**Ihre Aufgabe:**
Beantworten Sie anhand des Auszugs über Polens künftigen Präsidenten die folgenden Fragen:
1. Wie alt ist Karol Nawrocki?
2. In welchen Grenzort reiste Nawrocki im Februar?
3. Wann wird Tusk im polnischen Parlament die Vertrauensfrage stellen?

**Vorliegender Auszug:**
Noch drastischer hatte sich allerdings Polens kommender Präsident Karol Nawrocki geäußert. Der 42-Jährige, der bei seiner Kandidatur von der rechtsnationalen PiS-Partei unterstützt wurde, vermittelte im Wahlkampf den Eindruck, dass die deutsche Regierung mit ihren Rückführungen dafür sorgen werde, dass zahlreiche kriminelle Migranten nach Polen kommen werden. Der gelernte Historiker orientierte sich dabei eher an der Migrationspolitik von US-Präsident Donald Trump, den Nawrocki auch im Wahlkampf besucht hatte.

Um seine Linie zu verdeutlichen, war Nawrocki unter anderem im Februar an den Grenzort Słubice gereist: Dort machte er aufmerksam auf ein neues deutsches Rückführungszentrum, das unweit des Ortes in Eisenhüttenstadt errichtet worden war: "In Kürze werden illegale Migranten die polnische Grenze überschreiten und polnische Frauen und Männer sowie unsere Kinder gefährden", warnte Nawrocki in einem Video auf der Plattform X.

Doch auch wenn sich beide Kandidaten in der Migrationsfrage größtenteils in ihrer Wortwahl unterscheiden, spricht vieles dafür, dass Nawrocki mit seinen Botschaften auf die Wähler glaubhafter wirkte. Die rechtsnationale PiS gilt traditionell als Kritiker der Europäischen Union und Deutschland. Die Partei, die noch immer vom ehemaligen Ministerpräsidenten Jarosław Kaczyński angeführt wird, wirft etwa der Bundesregierung regelmäßig vor, Deutschland sei die dominierende Kraft innerhalb Europas.

"Kein Nebenerwerbsbetrieb"

Entsprechende Botschaften waren auch im Präsidentschaftswahlkampf zu hören: "Polen ist kein Nebenerwerbsbetrieb des deutschen Staates, sondern eine freie, souveräne und unabhängige Nation", ließ Nawrocki etwa seine Wähler wissen.

Ähnlich abwertend ist auch der Ton gegenüber Tusk und den Vertretern von dessen Partei: Der europafreundliche ehemalige EU-Ratspräsident setzt im Umgang mit Brüssel und Berlin eher auf Dialog statt auf Konfrontation. Deshalb wird er seit Jahren von der PiS und der Partei nahestehenden Medien als Marionette Deutschlands und der EU diffamiert. Nach dem Besuch von Merz in Warschau beschimpfte Nawrocki etwa Tusk als "Lakaien und Diener des deutschen Staates". Dabei hatte sich der Regierungschef deutlich gegen die Zurückweisungspläne des Bundeskanzlers gestellt.

Tusk hat aus der Wahlniederlage seines Parteikollegen Trzaskowski bereits Konsequenzen gezogen. Am Mittwoch kommender Woche wird der Ministerpräsident im polnischen Parlament die Vertrauensfrage stellen.

**Bereitgestellte Daten:**
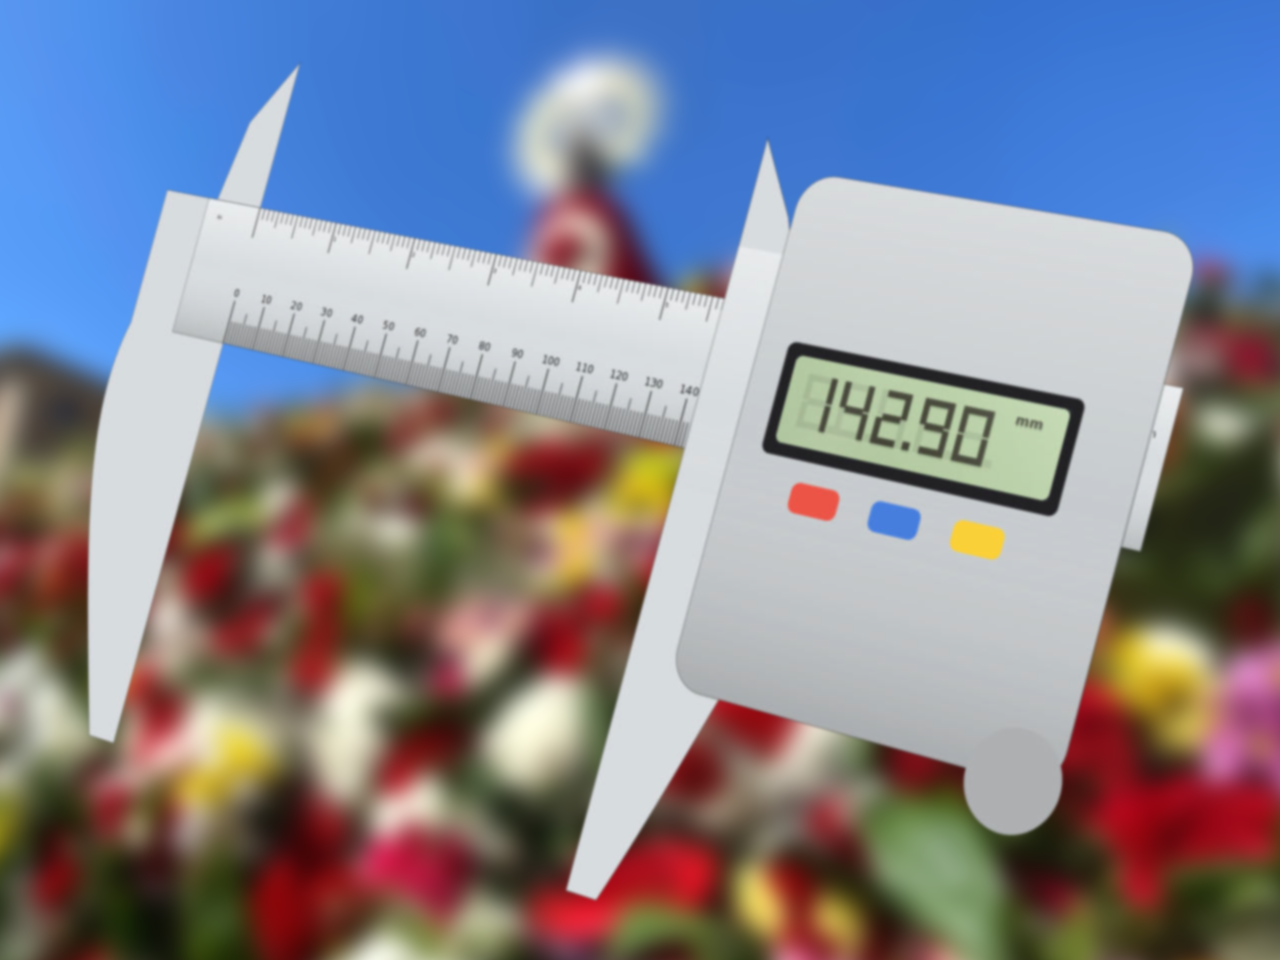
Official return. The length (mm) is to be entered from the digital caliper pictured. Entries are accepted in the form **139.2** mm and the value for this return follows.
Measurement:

**Antwort zur Aufgabe:**
1. 42 Jahre
2. Nach Słubice
3. Am Mittwoch kommender Woche